## Your instructions
Only the lines from the one with "geld (€139,04). Het" through the end of the material, both ends included, should be retyped exactly.

◆ ◆ ◆ ◆

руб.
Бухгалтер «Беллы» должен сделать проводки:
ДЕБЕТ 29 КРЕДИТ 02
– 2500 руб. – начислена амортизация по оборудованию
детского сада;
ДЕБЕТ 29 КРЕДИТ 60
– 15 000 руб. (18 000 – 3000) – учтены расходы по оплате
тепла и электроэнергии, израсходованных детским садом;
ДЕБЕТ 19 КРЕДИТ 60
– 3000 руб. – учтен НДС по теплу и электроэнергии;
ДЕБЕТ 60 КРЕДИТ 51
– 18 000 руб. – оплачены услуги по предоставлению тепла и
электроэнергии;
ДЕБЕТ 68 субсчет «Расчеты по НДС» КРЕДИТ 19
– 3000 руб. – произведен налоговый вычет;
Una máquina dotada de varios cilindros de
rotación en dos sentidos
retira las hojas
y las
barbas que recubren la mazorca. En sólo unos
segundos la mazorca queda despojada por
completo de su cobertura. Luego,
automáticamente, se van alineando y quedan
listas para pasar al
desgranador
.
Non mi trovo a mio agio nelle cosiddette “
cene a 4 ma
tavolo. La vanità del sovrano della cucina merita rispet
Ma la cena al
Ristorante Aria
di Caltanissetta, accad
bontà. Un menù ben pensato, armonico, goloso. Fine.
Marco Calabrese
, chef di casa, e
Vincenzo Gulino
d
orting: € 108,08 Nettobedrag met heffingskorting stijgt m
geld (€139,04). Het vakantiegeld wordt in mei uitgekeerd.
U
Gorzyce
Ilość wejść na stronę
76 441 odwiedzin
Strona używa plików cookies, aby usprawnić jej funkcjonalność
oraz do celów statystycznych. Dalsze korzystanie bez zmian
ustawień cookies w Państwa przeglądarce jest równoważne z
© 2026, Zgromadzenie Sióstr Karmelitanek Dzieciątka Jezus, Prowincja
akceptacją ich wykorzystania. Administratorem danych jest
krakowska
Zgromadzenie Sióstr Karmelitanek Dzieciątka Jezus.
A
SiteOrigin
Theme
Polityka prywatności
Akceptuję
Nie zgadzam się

◆ ◆ ◆ ◆

## Exercise solution
geld (€139,04). Het vakantiegeld wordt in mei uitgekeerd.
U
Gorzyce
Ilość wejść na stronę
76 441 odwiedzin
Strona używa plików cookies, aby usprawnić jej funkcjonalność
oraz do celów statystycznych. Dalsze korzystanie bez zmian
ustawień cookies w Państwa przeglądarce jest równoważne z
© 2026, Zgromadzenie Sióstr Karmelitanek Dzieciątka Jezus, Prowincja
akceptacją ich wykorzystania. Administratorem danych jest
krakowska
Zgromadzenie Sióstr Karmelitanek Dzieciątka Jezus.
A
SiteOrigin
Theme
Polityka prywatności
Akceptuję
Nie zgadzam się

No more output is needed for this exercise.